| 要旨トップ | 目次 | 日本生態学会第57回全国大会 (2010年3月,東京) 講演要旨


一般講演(ポスター発表) P1-016

カラマツ一斉林の林齢や密度が個体の直径-樹高関係に与える影響

*滝谷美香(道林試道東)

人工林のような一斉林に成育する個体の樹高成長速度は,土壌や地形,気候などの環境要因に強く影響を受ける。一方,直径成長速度は個体間競争の影響を受け,樹高に比較して個体サイズ分布のばらつきが大きくなる。個体の直径ー樹高関係は,林齢や立木密度に影響を受けると考えられる。

北海道に植栽されたカラマツ人工林2083箇所において測定されたカラマツ個体のデータを元に,カラマツ個体の直径ー樹高に対して,林齢や立木密度,環境要因が与える影響について考察した。また,カラマツ個体の樹高を推定するモデルを検討した。

本研究では,これまでに発表された様々な形の非線形モデルから,拡張相対成長式,Richardsの成長曲線など用い,全個体の直径(cm)ー樹高(m)の関係に対して非線形回帰を行った。各式の当てはまりの良さはAICにより判断した。その結果,Richards式のあてはまりが最も良かった。
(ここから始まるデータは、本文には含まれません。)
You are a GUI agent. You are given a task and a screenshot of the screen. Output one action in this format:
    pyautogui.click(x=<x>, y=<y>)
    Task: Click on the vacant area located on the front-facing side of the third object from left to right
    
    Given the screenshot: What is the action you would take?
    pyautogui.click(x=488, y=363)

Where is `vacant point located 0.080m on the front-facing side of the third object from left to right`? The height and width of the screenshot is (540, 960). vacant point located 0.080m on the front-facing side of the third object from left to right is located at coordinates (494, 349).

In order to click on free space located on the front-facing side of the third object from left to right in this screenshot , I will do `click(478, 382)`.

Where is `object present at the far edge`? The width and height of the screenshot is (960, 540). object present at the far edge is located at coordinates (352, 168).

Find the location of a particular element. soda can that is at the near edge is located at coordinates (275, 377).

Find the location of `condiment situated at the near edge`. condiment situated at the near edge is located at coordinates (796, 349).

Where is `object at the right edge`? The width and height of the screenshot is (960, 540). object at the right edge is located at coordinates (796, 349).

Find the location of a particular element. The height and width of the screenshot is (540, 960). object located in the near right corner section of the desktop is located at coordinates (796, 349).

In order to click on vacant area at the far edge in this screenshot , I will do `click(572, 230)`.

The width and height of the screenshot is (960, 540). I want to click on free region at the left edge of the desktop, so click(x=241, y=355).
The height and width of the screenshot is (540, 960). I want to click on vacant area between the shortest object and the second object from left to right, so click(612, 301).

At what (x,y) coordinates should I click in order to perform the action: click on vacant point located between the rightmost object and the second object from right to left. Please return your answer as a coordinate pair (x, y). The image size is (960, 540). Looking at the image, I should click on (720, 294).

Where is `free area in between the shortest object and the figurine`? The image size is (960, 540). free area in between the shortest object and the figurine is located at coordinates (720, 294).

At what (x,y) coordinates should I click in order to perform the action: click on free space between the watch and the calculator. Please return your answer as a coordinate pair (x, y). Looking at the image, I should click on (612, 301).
Richards式のパラメータに対する林齢(年),立木密度(個体/ha),環境要因の影響を検討するため,ランダムに選択した200林分について,各林分毎に個体の直径ー樹高関係の非線形回帰を行った。環境要因を示す値として,地位指数を用いた。Richards式のパラメータのうち,曲線の最大値を決定するとされている値に対して,地位指数と林齢が正の,林分密度が負の影響を与えていることがわかった。これらの要因をパラメータを表す変数としてRichards式に代入し再計算を行った。その結果,推定される直径ー樹高関係のAICは向上した。特に大個体の推定値が改善された。